Moving frenetically on a six-meter-long and four-meter-high wall, Abo Bakr moved up and down the length of the painting on a small and unstable scaffold, regularly shifting his eyes back to the black and white picture of Sanaa printed on several sheets of paper scattered on the ground.

“The picture was taken on a train by a mutual friend, and it has been chosen by the ‘Free Sanaa’ movement,” says Abo Bakr. “What I want is to give my contribution to this movement because Sanaa is a friend and we have to explain, through her experience, what happens to other Egyptians.”

Hundreds of people around the world have shared their pictures on the Free Sanna Facebook page, showing themselves with a stylized image of Sanaa above the written tags #FreeSanaa and #NoProtestLaw.

Before she was arrested, Sanaa worked in an independent newspaper she created with her friends, and which aimed to give a voice to the people.
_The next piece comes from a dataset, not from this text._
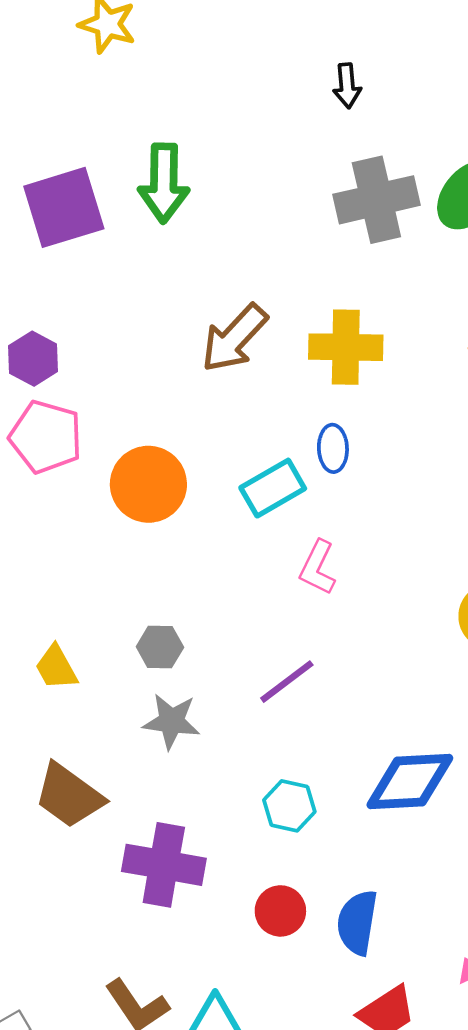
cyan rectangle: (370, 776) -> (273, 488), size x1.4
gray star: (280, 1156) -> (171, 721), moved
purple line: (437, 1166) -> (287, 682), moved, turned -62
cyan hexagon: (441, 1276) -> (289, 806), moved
She also developed a keen interest in film-making and contributed as documentary editor to the Oscar-nominated movie The Square.

On 21 June this year, Sanaa held a protest in front of the presidential palace demanding that the government release all political prisoners, including her brother Alaa, and remove the protest law. “The rally point was next to the Ahram metro station in Heliopolis, just a few streets from the presidential palace, but the march only lasted a few minutes before the police decided to severely crack down on it,” says Egyptian activist Mohanad el-Sangary who took part in the protest.

“We were attacked after just 15 minutes by security forces, plain-clothes policemen and pro-government thugs, labelled by the state as honorable citizens, and they started arresting people randomly, looking for any suspect close to the area.”

Sanaa’s lawyer, Taher Abou el-Nasr, said all the arrested protesters have been charged with several crimes, including organizing an unauthorized protest, damaging public and private properties, show of force and use of weapons.

Sanaa has spent almost six months in el-Qanater female prison.  On 28 June, according to her lawyer, Sanaa began a hunger strike, which was only interrupted more than three months later as a result of the deterioration of her health.

According to Nasr, Sanaa is always asking about the conditions of the other prisoners and helps them as much as she can. “Even when all 23 were sentenced to three years in jail, she did not give up hope and the detainees now look at her as a leader because she truly believes in justice and freedom,” he said.